Schwäbische Zeitung (Laupheim)
In Moria gibt es keine Menschenrechte
Im Auffanglager auf der Insel Lesbos herrschen unvorstellbare Zustände - Arzt und Wirt aus der Region wollen helfen
ULM/NEU-ULM - 3000 Flüchtlinge sollten eigentlich in dem Auffanglager Moria auf der griechischen Insel Lesbos unterkommen. Aktuell hausen dort 10 000 Vertriebene, unter ihnen viele Frauen und Kinder. Denn die folgen jetzt ihren vorausgegangenen Männern. „Es riecht nach einer Mischung aus Fäkalien und verbranntem Plastik“, erzählt Christian Bialas. Der leitende Chirurg der Stiftungsklinik Weißenhorn hatte schon immer eine Affinität zu Griechenland. Gemeinsam mit seinem Freund, dem Wirt Nikolaos „Niko“Sapunas aus Ulm, war der Arzt oft dort, unter anderem auch auf Lesbos. „Dieses Jahr habe ich zum ersten Mal Moria gesehen.

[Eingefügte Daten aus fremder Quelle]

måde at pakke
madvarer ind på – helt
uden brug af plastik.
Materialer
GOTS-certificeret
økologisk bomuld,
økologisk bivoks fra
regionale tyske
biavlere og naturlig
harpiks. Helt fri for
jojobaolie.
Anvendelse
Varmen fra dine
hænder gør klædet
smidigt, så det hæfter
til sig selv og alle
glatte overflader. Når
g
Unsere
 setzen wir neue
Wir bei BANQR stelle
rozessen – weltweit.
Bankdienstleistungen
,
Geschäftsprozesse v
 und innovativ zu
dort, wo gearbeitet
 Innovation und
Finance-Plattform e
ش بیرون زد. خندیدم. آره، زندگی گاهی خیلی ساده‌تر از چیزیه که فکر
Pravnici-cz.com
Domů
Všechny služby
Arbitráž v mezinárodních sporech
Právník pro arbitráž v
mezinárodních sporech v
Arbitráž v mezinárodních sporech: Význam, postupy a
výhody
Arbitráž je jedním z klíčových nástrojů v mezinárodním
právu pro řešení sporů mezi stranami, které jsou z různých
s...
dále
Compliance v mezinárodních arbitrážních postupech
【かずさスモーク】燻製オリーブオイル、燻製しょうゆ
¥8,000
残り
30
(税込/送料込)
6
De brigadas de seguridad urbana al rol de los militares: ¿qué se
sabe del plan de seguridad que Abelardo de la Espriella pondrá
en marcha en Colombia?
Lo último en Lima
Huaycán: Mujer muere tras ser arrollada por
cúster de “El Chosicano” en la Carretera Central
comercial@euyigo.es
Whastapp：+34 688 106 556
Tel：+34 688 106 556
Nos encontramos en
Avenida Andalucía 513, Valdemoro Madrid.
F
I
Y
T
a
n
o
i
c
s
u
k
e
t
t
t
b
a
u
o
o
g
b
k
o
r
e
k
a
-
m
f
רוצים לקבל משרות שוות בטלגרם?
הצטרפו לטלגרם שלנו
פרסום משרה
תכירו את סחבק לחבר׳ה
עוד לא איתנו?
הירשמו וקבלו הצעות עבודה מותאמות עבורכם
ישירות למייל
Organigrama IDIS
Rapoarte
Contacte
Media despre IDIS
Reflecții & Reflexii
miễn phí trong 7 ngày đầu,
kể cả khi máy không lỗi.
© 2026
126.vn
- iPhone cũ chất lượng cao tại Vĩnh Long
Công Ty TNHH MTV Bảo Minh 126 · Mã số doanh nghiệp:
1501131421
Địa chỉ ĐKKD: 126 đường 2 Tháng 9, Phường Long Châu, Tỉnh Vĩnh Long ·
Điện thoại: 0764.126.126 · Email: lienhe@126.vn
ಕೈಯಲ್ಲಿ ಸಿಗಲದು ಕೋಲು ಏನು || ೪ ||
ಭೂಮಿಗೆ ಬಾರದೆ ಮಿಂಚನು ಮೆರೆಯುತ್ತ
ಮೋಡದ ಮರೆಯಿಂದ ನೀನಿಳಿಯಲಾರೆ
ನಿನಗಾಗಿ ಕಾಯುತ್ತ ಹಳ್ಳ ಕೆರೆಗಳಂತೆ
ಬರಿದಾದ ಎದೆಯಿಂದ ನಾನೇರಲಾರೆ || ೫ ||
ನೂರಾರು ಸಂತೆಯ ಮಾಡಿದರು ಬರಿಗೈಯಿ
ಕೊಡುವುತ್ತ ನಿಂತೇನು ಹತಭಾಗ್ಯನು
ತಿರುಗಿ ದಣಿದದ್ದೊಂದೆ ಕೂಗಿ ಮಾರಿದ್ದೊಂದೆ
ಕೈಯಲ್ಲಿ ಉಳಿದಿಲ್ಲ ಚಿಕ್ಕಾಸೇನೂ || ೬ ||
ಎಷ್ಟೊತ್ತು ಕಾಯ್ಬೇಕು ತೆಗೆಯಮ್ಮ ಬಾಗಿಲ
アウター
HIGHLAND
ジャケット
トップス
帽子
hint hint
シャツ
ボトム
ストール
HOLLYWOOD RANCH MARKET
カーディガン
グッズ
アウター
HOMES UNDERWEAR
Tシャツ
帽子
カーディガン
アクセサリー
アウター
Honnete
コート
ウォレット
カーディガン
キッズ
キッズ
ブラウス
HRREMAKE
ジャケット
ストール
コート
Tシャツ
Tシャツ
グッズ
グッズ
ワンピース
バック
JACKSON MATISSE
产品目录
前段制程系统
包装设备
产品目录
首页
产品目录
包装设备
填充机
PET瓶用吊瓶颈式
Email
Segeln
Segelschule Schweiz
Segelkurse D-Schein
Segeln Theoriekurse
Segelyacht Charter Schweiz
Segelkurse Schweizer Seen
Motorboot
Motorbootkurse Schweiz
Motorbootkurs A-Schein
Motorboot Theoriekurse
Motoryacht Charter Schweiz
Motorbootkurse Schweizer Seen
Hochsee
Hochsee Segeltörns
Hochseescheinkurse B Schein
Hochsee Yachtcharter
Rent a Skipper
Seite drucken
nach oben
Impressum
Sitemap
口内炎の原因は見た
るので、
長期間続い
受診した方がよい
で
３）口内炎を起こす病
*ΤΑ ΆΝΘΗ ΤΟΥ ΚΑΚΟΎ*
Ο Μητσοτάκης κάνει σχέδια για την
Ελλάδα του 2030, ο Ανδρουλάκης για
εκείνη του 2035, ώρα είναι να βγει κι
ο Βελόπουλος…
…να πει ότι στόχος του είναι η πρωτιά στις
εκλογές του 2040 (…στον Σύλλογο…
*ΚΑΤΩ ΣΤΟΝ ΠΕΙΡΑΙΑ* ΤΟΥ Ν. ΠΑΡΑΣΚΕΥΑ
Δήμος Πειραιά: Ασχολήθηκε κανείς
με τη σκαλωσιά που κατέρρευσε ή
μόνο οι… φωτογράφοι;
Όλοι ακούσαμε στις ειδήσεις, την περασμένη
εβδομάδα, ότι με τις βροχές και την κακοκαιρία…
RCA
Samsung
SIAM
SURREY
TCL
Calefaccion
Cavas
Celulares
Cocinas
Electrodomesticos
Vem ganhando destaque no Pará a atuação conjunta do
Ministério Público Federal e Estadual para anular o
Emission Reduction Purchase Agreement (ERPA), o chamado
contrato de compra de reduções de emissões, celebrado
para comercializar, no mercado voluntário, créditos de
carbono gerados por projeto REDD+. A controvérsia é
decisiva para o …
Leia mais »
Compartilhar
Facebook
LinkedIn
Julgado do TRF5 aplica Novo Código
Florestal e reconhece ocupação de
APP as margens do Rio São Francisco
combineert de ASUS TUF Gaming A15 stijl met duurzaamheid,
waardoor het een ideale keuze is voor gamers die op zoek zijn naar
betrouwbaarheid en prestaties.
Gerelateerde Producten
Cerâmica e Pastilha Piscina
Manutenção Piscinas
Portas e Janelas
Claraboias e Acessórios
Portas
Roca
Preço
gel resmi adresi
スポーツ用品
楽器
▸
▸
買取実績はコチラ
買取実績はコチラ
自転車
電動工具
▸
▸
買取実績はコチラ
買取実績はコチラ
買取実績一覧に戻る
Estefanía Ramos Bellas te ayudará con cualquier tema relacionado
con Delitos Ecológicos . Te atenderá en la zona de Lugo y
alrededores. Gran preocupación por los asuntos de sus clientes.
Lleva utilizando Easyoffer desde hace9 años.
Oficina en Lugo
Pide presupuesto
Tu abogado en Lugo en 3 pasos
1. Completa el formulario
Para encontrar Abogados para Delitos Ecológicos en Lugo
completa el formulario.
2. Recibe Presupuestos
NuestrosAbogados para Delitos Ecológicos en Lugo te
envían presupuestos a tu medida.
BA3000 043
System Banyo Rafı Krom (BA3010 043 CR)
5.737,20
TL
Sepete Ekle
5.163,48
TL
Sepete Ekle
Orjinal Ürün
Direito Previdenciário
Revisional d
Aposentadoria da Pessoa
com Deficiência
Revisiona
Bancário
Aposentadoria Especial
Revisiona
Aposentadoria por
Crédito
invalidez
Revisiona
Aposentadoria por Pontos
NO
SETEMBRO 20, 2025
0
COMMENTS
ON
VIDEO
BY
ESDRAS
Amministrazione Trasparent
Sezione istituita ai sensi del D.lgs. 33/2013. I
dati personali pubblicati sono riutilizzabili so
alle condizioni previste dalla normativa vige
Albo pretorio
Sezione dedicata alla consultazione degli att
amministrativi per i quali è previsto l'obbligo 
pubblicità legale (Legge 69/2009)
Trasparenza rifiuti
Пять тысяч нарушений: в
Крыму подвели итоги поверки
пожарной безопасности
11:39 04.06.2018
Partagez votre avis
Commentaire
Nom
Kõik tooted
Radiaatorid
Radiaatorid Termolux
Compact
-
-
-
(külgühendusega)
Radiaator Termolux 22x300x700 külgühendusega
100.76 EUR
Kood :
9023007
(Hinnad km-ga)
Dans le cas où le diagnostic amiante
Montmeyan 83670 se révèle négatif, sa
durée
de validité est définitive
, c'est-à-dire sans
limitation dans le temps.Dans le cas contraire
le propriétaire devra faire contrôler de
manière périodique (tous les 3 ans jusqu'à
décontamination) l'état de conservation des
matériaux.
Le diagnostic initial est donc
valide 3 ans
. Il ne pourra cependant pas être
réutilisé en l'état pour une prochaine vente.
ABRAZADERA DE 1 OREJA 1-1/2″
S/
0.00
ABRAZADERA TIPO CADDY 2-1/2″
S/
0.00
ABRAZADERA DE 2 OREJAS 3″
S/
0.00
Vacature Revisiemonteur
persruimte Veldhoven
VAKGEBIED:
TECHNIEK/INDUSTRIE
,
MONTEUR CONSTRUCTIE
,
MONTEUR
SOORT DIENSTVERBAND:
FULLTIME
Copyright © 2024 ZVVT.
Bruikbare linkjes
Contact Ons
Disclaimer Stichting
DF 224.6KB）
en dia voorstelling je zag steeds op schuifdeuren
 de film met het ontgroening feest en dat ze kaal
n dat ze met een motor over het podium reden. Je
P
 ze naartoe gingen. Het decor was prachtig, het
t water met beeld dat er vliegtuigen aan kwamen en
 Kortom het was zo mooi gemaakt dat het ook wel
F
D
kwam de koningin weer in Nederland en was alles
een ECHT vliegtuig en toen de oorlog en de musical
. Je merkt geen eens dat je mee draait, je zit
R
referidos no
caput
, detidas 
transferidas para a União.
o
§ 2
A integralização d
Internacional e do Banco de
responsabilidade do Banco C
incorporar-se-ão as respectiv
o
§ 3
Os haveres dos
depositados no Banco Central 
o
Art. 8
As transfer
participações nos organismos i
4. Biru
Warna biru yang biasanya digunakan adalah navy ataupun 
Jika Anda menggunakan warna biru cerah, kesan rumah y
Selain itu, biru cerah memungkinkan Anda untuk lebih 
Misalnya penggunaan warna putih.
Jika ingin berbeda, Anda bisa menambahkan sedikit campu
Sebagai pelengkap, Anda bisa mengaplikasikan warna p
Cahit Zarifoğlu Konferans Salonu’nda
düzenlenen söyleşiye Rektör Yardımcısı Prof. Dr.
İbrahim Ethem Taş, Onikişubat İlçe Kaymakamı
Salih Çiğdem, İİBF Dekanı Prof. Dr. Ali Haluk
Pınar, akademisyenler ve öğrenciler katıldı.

Es war so furchtbar, dass es jede Vorstellung sprengt“, erzählt er.
Flüchtlinge, die sich illegalerweise ihren Weg von der Türkei nach Griechenland gebahnt haben, müssen wieder zurück. Die griechischen Gerichte haben die Türkei zu einem nicht sicheren Herkunftsland erklärt. Das heißt, dass die Einreichung der Asylanträge teilweise Jahre dauert. Für die Menschen gibt es kein Weiterkommen, weder aufs Festland nach Athen, noch zurück in die Türkei. Sie sitzen auf der Ägäis-Insel fest.
Jeder Neuankömmling bekommt eine Plastikplane, wenn er Glück hat vielleicht zwei. Stangen und Schnüre gibt es nicht, die müssen sich die Flüchtlinge selbst besorgen. „Die Afghanen sind Überlebenskünstler, die bauen sich aus allem Zelte. Aber die Syrer kommen an und suchen als erstes WLAN, sie sind vollkommen europäisiert. Das wäre, als würde man uns in so ein wildes Lager stecken. Wir wüssten auch nicht, was tun“, sagt der Weißenhorner. Schlamm, Dreck und Fäkalien überlagern „Moria“. Es gibt viel zu wenige Toiletten, die Exkremente laufen aus. Mitten drin spielen Kinder, schwangere Frauen stillen ihre Babys. Wasser und Lebensmittel sind knapp. Schutz vor dem nahenden Winter gibt es kaum.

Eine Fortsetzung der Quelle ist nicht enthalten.